Information supplied: Begin
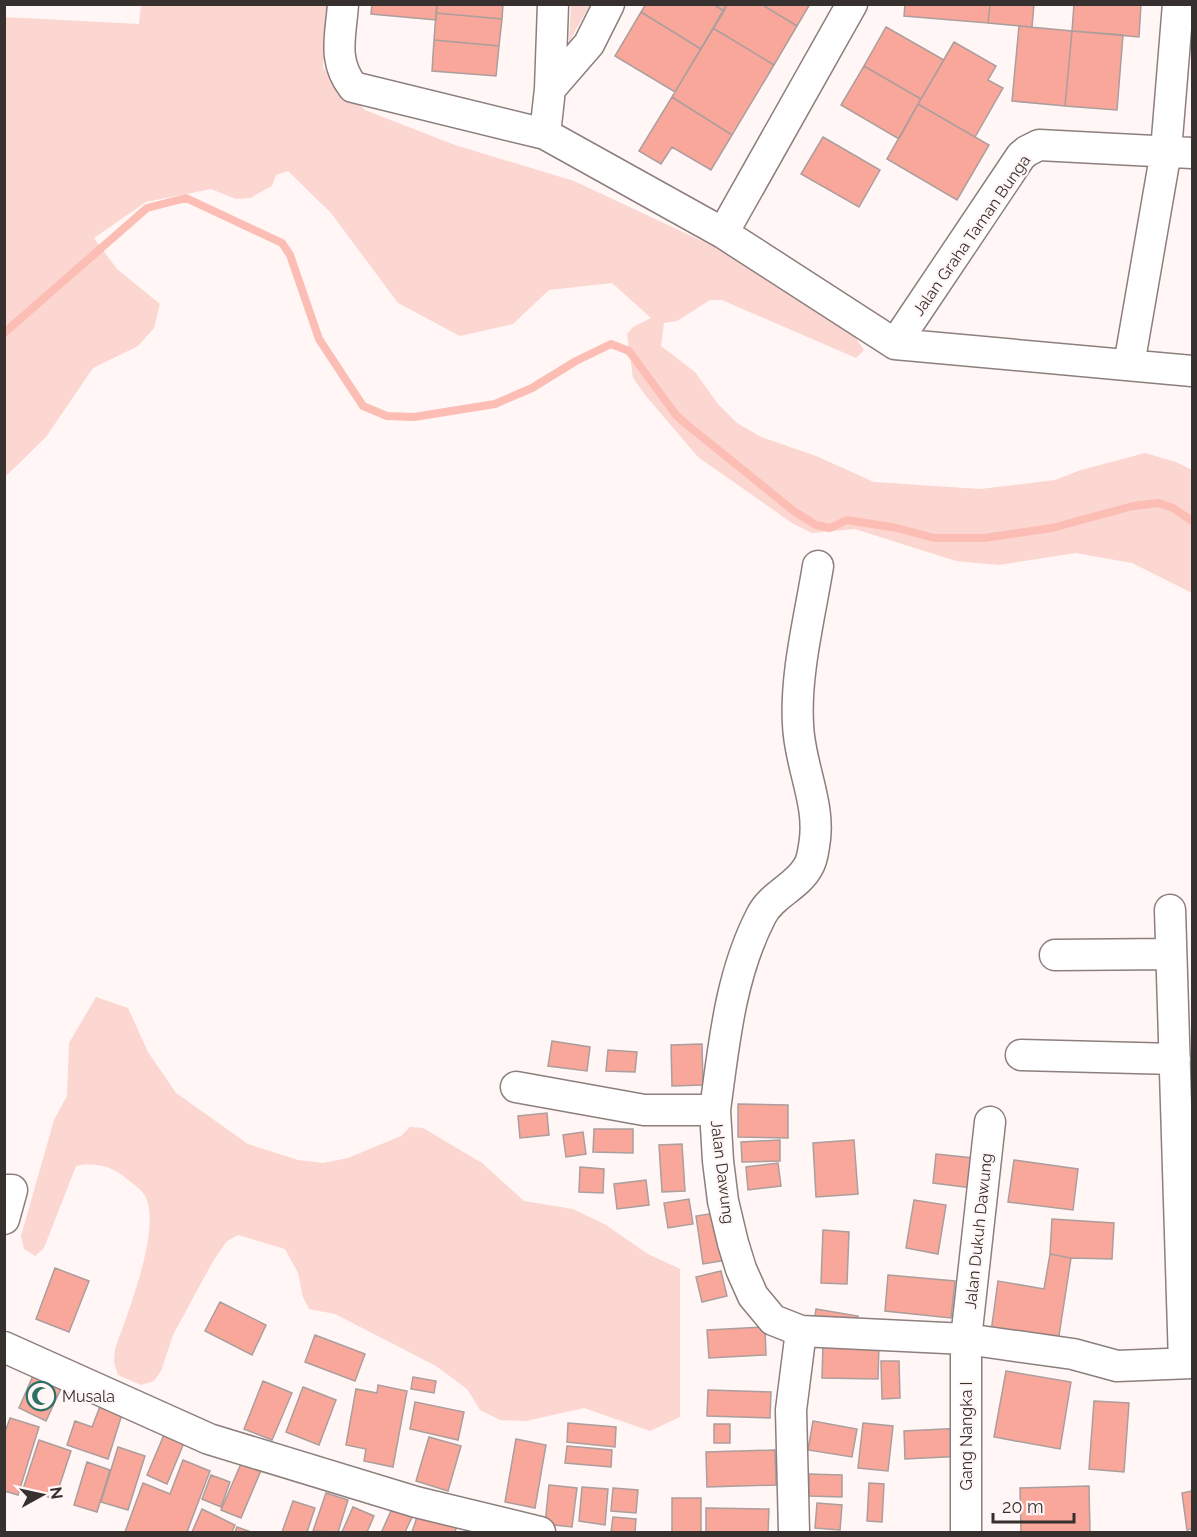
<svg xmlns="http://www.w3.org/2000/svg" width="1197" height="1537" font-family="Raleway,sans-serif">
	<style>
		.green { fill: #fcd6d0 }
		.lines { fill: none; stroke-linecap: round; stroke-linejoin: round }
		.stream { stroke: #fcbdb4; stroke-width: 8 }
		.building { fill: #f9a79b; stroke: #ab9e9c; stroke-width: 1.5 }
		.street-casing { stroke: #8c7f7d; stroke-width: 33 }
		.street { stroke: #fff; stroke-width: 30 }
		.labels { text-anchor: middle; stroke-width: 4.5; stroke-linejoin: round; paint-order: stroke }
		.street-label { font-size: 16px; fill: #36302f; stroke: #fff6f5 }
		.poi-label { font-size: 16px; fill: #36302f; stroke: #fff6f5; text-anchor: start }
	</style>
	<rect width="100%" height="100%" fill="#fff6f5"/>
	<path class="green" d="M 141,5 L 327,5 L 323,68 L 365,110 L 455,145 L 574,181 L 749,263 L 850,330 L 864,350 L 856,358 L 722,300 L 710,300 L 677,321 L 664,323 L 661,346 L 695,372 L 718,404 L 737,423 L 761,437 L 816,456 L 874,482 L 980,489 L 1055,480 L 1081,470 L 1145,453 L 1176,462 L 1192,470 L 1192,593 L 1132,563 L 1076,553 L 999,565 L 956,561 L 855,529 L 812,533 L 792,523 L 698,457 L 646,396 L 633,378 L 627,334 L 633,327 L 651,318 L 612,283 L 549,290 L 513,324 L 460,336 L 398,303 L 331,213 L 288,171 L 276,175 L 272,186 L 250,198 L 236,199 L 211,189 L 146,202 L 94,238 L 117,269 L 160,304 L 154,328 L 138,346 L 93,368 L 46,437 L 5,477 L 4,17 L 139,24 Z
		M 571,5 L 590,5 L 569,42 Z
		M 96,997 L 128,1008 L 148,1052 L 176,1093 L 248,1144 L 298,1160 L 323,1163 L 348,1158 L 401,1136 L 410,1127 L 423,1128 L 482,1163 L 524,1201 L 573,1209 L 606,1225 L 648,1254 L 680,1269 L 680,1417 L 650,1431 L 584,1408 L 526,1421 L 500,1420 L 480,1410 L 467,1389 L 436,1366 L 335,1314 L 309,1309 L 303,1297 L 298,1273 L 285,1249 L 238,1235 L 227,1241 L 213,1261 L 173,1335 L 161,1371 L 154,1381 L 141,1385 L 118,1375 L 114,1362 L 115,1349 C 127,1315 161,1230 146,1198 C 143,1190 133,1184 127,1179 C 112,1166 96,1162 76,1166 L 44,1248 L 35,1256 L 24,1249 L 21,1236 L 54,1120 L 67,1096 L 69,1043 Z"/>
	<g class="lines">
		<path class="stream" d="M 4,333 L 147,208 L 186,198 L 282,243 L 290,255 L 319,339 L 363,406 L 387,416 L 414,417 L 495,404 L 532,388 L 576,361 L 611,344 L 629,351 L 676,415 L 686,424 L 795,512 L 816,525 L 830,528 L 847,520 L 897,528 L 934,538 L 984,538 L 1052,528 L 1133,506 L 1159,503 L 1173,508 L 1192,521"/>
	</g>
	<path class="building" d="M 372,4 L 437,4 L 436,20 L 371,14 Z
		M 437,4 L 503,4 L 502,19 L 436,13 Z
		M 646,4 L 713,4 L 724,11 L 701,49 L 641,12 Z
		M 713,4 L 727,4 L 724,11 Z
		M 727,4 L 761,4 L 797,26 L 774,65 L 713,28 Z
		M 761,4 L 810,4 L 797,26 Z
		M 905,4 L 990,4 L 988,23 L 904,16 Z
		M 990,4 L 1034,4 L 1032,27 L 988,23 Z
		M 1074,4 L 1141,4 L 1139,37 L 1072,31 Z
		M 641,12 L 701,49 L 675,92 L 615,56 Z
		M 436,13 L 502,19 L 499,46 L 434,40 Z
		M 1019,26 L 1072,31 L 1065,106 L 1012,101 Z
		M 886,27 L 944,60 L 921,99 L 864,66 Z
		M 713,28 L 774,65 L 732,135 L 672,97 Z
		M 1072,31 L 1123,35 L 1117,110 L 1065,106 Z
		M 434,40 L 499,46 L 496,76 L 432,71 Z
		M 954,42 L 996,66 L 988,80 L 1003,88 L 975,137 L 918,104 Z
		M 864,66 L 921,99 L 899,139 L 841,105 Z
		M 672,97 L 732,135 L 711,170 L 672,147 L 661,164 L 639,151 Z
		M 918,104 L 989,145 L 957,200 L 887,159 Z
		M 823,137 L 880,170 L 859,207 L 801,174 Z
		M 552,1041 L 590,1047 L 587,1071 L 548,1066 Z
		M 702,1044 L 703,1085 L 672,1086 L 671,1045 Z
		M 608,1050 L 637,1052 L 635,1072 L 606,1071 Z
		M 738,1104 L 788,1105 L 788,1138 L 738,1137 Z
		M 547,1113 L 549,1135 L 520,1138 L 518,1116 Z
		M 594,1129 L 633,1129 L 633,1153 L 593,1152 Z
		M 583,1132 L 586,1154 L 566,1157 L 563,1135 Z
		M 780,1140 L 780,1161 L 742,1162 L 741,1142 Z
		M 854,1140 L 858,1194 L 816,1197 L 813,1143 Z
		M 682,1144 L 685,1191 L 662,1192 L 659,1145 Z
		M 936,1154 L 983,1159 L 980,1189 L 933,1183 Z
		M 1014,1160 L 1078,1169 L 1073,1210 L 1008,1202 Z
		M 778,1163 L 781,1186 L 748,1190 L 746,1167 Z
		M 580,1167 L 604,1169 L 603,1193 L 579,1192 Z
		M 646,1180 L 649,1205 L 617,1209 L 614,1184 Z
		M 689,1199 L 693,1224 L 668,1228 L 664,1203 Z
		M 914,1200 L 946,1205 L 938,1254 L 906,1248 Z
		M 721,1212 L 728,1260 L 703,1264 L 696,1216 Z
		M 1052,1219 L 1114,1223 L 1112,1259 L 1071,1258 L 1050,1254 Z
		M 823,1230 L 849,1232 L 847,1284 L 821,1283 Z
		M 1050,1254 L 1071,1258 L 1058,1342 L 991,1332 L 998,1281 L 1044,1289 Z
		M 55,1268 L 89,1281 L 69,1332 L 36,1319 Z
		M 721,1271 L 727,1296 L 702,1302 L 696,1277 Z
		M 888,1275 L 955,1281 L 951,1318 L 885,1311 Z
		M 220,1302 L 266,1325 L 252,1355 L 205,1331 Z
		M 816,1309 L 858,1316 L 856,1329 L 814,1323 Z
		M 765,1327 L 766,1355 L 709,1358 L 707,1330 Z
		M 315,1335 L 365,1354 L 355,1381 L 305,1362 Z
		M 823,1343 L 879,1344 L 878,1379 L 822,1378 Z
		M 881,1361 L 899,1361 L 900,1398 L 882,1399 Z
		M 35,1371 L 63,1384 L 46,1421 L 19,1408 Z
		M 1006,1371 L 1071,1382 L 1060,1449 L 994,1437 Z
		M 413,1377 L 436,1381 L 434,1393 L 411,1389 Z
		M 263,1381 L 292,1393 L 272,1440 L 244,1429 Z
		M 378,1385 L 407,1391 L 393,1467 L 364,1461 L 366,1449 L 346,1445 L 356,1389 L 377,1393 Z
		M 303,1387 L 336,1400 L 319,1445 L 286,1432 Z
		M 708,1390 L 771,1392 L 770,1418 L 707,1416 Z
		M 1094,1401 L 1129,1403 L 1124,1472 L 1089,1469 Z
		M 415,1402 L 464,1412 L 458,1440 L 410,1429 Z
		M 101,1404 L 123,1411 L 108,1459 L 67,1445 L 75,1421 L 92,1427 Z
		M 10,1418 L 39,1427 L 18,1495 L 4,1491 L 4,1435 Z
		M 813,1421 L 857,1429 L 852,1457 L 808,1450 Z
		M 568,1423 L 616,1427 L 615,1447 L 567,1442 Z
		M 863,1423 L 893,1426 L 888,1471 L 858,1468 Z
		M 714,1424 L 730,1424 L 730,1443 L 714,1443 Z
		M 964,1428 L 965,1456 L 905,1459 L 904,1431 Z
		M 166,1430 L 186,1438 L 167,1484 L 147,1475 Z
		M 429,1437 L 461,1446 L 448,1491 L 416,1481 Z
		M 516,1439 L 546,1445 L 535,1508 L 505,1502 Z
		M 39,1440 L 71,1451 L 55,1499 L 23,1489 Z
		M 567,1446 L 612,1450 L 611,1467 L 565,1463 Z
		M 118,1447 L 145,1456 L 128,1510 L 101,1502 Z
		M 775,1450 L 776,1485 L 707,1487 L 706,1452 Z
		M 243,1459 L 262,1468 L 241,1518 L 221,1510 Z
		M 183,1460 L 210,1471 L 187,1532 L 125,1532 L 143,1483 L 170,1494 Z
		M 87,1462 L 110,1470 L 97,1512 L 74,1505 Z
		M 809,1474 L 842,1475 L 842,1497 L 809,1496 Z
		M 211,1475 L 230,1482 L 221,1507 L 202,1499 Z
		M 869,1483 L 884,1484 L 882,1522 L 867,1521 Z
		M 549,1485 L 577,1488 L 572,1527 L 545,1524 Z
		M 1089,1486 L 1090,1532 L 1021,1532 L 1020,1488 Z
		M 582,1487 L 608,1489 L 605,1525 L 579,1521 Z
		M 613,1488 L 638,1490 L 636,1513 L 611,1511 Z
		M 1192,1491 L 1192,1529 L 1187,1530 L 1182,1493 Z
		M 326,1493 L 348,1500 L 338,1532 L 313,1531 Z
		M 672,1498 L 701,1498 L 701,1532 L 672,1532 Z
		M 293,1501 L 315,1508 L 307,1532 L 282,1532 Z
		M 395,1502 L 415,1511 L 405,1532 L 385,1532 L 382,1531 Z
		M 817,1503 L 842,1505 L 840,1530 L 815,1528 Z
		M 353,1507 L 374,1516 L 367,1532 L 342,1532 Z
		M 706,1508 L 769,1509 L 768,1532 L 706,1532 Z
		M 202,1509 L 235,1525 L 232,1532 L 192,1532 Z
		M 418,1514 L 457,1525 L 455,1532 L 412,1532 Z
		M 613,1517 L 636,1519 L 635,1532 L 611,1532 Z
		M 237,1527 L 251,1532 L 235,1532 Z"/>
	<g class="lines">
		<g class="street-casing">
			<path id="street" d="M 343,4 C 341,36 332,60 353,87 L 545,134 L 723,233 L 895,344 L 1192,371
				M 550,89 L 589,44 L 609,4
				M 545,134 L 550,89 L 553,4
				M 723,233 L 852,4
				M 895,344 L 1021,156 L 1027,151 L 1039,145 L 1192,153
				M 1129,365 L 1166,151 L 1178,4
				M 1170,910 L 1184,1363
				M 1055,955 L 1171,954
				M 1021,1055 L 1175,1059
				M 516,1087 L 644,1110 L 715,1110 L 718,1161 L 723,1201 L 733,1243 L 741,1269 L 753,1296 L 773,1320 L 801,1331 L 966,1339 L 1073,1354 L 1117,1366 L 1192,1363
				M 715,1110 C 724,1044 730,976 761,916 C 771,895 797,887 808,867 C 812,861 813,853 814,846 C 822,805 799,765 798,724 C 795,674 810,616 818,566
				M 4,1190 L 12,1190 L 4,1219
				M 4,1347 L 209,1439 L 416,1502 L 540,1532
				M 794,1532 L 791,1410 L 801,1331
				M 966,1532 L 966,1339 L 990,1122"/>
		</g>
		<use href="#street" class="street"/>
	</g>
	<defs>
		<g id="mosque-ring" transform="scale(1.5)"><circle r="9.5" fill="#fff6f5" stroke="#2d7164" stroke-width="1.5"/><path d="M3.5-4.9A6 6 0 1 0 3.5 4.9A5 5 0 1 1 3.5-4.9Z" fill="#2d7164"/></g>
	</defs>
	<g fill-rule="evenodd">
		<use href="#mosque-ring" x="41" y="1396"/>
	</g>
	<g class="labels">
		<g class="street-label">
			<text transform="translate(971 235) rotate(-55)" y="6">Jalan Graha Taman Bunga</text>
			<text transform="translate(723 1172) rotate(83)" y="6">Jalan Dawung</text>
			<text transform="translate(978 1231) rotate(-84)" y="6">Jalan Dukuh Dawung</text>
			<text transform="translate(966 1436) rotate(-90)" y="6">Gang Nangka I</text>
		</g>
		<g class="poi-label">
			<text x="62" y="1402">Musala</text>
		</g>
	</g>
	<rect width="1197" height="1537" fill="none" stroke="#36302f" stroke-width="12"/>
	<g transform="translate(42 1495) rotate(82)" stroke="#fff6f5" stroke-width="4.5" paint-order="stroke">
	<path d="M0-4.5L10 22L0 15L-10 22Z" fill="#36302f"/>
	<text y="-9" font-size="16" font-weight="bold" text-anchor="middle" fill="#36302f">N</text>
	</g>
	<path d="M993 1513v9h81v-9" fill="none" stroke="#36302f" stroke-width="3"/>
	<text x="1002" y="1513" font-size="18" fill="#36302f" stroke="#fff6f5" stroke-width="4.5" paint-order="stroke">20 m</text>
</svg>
Information supplied: End
● **What is being asked**
The lines above that include "size" should each be listed.

● **Answer space**
		.street-label { font-size: 16px; fill: #36302f; stroke: #fff6f5 }
		.poi-label { font-size: 16px; fill: #36302f; stroke: #fff6f5; text-anchor: start }
	<text y="-9" font-size="16" font-weight="bold" text-anchor="middle" fill="#36302f">N</text>
	<text x="1002" y="1513" font-size="18" fill="#36302f" stroke="#fff6f5" stroke-width="4.5" paint-order="stroke">20 m</text>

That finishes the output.